-- Opening Marker --

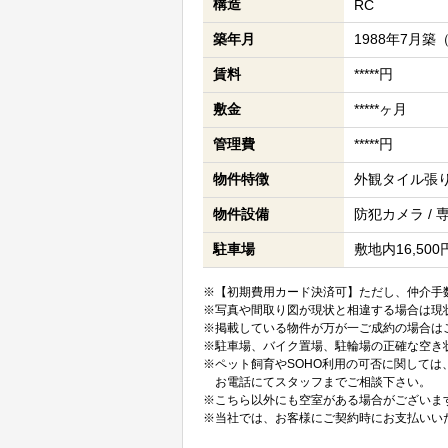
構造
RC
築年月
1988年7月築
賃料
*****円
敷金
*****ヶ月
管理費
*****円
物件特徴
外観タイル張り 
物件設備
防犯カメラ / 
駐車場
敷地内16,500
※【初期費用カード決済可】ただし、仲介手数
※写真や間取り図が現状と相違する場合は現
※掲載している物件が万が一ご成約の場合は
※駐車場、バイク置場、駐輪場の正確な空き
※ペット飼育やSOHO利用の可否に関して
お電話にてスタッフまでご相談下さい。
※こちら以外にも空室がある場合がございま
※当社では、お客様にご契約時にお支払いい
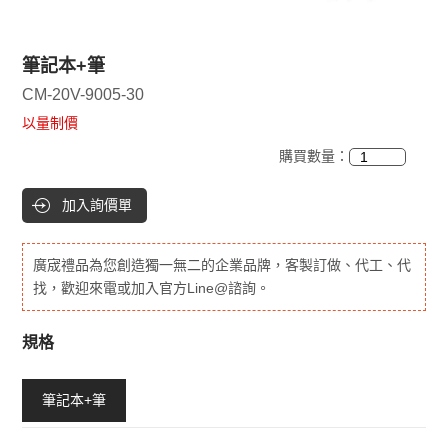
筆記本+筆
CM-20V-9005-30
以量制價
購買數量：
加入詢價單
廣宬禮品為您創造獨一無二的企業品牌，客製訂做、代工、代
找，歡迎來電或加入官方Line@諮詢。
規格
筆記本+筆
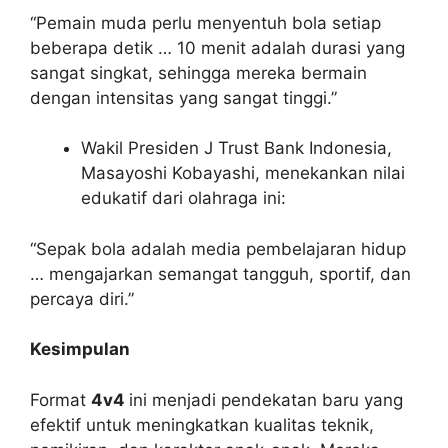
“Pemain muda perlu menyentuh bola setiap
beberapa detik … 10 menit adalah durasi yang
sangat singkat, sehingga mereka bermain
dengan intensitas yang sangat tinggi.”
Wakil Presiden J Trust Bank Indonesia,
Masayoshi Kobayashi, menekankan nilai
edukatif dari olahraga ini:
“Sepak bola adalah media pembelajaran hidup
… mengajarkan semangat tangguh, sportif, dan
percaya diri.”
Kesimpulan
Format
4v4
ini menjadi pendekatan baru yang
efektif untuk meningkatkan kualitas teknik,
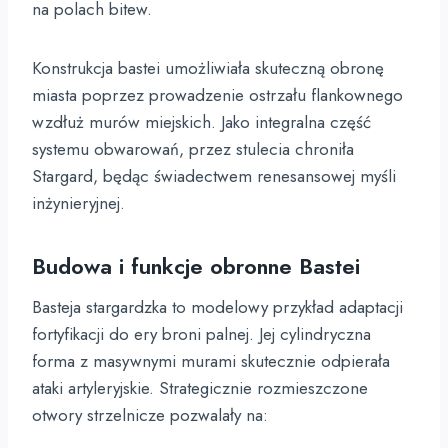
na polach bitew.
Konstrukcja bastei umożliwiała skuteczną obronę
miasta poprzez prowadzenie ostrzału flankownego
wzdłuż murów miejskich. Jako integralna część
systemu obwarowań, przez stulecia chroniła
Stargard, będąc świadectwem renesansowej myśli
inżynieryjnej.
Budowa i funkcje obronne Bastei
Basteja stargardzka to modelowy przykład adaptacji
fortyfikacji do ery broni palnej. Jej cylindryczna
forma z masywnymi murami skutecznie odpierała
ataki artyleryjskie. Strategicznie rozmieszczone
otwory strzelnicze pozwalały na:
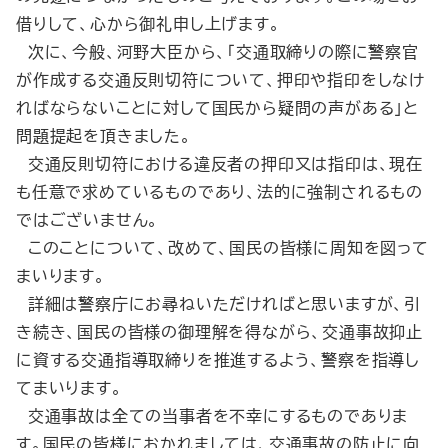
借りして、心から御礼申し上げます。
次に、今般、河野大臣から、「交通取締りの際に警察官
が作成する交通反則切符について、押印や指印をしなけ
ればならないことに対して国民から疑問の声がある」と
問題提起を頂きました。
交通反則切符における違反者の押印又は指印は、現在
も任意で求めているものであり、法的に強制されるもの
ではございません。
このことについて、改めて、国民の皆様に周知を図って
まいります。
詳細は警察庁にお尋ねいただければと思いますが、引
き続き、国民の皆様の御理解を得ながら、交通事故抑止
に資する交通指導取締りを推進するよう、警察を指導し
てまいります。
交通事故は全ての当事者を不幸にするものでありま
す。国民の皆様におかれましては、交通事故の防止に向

-- Closing Marker --

EXERCISE INSTRUCTIONS | Line count for the word "adalah": give the number of lines in the entries above that contain it, and nothing more.

THE COMPLETED TASK | 2